Summary
This narrative review examines nanomaterial-modified biochar—particularly biochar supported with metal nanoparticles—as an approach to overcome inherent limitations of pristine biochar in environmental remediation. The authors provide a comprehensive overview of synthesis and characterisation methods, applications across multiple environmental matrices, and underlying removal mechanisms, whilst critically assessing practical advantages and remaining technical and deployment challenges. The work contributes to understanding how nanomaterial incorporation can enhance biochar's adsorptive capacity, pH adaptability and resistance to competing ions, though field-scale applicability remains largely undetermined.
UK applicability
The findings are relevant to UK soil and water remediation contexts, particularly where heavy metal contamination or organic pollutants pose risks to land reuse and environmental protection.

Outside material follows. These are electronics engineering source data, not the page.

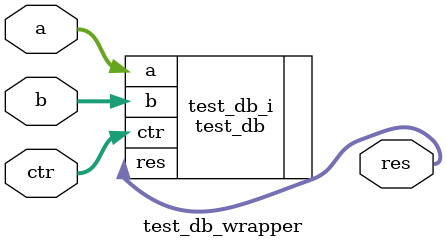
<source format=v>
`timescale 1 ps / 1 ps

module test_db_wrapper
   (a,
    b,
    ctr,
    res);
  input [31:0]a;
  input [31:0]b;
  input [3:0]ctr;
  output [31:0]res;

  wire [31:0]a;
  wire [31:0]b;
  wire [3:0]ctr;
  wire [31:0]res;

  test_db test_db_i
       (.a(a),
        .b(b),
        .ctr(ctr),
        .res(res));
endmodule

</source>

However, the review's focus on laboratory and bench-scale synthesis and characterisation suggests that practical adoption in UK farming systems or environmental remediation projects would require field-scale validation and cost-effectiveness analysis specific to UK conditions.
Key measures
Adsorption capacity, pH adaptability, removal efficiency for heavy metals and organic contaminants, resistance to competing ions, synthesis and characterisation methods
Outcomes reported
This narrative review synthesised evidence on the synthesis, characterisation, and application of nanomaterial-modified biochar—particularly biochar supported with metal nanoparticles—for removing heavy metals, organic contaminants, and inorganic pollutants from aqueous, soil, and air environments. The review evaluated underlying removal mechanisms, practical advantages, and technical and deployment challenges.